# Work instruction
Take the material below and reproduce, word for word, only the lines from the line with "ravivent en nous" through the line with "virtuose, directeur artistique".

# Extracted entries
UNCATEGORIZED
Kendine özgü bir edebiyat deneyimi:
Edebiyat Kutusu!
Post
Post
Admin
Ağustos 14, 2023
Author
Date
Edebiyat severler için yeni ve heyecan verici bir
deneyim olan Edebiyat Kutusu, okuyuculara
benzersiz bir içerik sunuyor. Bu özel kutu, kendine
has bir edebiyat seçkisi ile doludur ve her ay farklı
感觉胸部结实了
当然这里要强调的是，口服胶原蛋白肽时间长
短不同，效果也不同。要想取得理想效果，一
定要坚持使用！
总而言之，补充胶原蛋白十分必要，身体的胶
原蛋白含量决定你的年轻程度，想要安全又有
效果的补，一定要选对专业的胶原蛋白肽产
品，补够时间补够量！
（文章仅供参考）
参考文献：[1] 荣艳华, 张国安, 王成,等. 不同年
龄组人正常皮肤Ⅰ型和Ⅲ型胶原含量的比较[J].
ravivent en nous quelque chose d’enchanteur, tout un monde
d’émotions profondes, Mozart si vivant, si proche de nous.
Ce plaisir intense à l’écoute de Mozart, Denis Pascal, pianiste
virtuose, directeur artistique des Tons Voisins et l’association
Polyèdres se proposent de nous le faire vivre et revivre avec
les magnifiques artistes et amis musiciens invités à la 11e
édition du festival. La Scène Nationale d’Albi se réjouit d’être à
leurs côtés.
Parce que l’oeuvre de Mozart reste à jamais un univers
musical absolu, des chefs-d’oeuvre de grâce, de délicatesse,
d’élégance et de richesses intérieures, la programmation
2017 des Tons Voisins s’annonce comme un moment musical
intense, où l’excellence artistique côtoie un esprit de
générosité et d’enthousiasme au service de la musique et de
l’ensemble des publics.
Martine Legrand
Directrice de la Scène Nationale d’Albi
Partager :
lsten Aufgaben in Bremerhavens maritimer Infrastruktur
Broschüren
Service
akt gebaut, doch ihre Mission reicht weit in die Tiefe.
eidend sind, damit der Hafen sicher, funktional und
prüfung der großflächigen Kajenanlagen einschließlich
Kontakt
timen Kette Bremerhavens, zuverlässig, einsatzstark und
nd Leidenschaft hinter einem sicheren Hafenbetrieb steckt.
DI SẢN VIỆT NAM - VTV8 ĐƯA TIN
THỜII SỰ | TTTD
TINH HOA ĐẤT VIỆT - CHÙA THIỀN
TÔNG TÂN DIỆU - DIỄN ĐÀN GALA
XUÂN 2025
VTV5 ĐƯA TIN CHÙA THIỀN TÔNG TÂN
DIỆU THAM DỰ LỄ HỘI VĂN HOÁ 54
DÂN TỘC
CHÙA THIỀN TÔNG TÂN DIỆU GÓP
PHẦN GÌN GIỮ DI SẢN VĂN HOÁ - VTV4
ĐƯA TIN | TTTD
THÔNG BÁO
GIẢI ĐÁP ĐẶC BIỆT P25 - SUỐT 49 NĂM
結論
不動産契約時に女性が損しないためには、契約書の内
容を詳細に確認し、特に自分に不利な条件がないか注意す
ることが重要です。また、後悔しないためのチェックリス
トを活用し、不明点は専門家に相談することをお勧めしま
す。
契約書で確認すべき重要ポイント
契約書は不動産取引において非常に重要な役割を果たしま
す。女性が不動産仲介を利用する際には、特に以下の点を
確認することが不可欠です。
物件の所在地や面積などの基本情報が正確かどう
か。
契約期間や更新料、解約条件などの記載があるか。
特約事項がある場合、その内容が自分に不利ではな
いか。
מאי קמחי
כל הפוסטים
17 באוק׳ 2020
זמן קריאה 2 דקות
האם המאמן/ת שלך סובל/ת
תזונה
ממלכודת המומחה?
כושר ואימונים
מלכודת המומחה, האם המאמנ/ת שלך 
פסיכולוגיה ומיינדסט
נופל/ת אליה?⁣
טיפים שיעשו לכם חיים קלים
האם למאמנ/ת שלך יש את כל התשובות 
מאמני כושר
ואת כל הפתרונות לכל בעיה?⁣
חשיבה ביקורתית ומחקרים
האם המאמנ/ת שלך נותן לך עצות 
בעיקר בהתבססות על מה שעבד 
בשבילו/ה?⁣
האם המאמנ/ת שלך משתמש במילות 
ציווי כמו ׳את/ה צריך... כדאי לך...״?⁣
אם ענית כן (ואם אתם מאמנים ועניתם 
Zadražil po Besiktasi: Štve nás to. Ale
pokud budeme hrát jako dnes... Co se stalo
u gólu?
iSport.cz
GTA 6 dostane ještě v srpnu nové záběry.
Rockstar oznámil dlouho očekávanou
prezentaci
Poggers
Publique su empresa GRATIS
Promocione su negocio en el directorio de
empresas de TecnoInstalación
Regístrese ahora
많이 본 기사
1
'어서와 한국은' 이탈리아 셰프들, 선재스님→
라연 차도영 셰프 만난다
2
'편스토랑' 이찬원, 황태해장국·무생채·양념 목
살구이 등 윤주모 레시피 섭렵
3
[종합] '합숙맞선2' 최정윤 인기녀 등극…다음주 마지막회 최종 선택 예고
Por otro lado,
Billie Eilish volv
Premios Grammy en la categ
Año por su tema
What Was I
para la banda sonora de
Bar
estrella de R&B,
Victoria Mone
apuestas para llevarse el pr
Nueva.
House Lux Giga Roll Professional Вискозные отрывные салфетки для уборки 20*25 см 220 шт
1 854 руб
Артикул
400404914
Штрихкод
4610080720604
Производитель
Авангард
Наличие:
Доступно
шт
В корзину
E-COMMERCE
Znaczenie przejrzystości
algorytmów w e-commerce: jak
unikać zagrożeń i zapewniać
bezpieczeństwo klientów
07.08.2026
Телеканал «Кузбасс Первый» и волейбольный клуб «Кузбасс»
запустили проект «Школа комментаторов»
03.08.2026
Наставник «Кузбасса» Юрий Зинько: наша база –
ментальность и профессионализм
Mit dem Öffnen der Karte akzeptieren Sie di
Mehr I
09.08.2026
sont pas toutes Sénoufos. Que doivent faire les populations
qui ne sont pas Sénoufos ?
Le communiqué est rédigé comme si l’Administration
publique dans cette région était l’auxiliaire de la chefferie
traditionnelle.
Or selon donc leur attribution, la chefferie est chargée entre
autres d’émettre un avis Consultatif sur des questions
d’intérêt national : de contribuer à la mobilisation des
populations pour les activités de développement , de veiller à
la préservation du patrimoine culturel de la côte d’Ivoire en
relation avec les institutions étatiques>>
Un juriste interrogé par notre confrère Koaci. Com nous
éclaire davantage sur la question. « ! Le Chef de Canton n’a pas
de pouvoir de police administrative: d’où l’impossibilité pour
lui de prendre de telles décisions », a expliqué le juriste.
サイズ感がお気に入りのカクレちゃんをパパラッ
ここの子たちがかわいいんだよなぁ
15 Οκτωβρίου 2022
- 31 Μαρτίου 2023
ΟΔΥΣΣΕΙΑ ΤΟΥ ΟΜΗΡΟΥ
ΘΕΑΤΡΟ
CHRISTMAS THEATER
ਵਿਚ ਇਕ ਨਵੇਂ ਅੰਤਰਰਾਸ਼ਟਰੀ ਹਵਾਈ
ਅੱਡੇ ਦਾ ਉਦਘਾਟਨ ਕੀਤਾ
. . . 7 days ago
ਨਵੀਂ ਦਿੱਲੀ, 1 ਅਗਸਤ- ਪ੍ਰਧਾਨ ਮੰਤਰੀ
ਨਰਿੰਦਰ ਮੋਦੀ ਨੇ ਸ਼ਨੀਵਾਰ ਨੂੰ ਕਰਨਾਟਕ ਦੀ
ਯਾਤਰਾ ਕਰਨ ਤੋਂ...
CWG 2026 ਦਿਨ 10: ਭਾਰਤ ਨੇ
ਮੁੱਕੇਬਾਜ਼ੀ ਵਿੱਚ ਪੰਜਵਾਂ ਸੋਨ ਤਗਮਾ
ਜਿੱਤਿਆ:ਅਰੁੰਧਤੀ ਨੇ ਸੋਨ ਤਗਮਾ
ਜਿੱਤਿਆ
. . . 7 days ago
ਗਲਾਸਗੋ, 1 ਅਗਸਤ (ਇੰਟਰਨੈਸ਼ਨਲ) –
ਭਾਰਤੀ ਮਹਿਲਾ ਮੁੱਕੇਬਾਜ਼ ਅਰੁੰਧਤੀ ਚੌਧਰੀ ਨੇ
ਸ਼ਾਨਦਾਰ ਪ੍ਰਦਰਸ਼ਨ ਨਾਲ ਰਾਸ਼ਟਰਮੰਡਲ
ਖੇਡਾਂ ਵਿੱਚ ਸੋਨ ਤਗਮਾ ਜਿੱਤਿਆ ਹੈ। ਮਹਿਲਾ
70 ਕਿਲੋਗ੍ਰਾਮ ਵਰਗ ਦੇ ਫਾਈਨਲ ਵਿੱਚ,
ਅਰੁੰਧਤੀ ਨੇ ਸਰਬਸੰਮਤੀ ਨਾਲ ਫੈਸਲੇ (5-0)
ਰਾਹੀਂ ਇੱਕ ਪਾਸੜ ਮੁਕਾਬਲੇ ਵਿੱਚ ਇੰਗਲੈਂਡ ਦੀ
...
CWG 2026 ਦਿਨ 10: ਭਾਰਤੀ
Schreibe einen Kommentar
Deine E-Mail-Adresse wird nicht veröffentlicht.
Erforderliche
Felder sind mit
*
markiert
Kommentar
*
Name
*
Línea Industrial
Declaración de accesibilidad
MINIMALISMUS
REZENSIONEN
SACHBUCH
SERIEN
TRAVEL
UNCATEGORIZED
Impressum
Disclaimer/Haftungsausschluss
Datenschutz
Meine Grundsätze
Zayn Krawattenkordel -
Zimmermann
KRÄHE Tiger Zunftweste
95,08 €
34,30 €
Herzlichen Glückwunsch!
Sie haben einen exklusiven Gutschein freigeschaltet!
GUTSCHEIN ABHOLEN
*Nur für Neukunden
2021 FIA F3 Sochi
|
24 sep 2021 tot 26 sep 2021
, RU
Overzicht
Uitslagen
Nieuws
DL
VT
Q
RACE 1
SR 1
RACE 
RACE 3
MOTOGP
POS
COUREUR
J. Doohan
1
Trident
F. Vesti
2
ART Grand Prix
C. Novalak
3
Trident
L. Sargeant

# Expected answer
ravivent en nous quelque chose d’enchanteur, tout un monde
d’émotions profondes, Mozart si vivant, si proche de nous.
Ce plaisir intense à l’écoute de Mozart, Denis Pascal, pianiste
virtuose, directeur artistique des Tons Voisins et l’association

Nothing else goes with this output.